I'll confess that I like cleaning my bike. I have a brush which is designed for cleaning alloy wheels on cars and it's great for getting into even the narrow gaps between frame and chain-guide. I only ever use warm water; no detergents as they usually contain salts in one form or another and, though they're no real risk on an alloy frame, if you have any rubber bushes or bearings (and you will) the salt will eventually cause the rubber to crack. Also, you'll have plenty of steel nuts, bolts and, of course, your chain. That said, although I have a Shimano chain I use a SRAM powerlink which means I can whip the chain off before dowsing the bike in water, and then clean it seperately. Only the main frame area gets water, though, and then only if it's heavy and slightly dried on. Stays get a wet cloth over them and the same goes for fork bottoms. If I can avoid getting running water near the headset or hub bearings then I do.

MATERIAL PROVIDED:
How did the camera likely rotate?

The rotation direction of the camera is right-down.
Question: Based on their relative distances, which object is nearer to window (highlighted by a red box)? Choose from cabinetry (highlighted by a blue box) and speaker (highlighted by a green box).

TO BE DONE:
Do these statements agree with the bike-cleaning passage? For each, answer yes or no and quote the passage's deciding words exactly.
1. The writer avoids detergents when washing the bike.
2. The writer's chain and the link used on it come from the same maker.
3. The fork bottoms are wiped with a wet cloth.

SOLUTION FOR THIS PROBLEM:
1. Yes: "I only ever use warm water; no detergents"
2. No: "although I have a Shimano chain I use a SRAM powerlink"
3. Yes: "Stays get a wet cloth over them and the same goes for fork bottoms."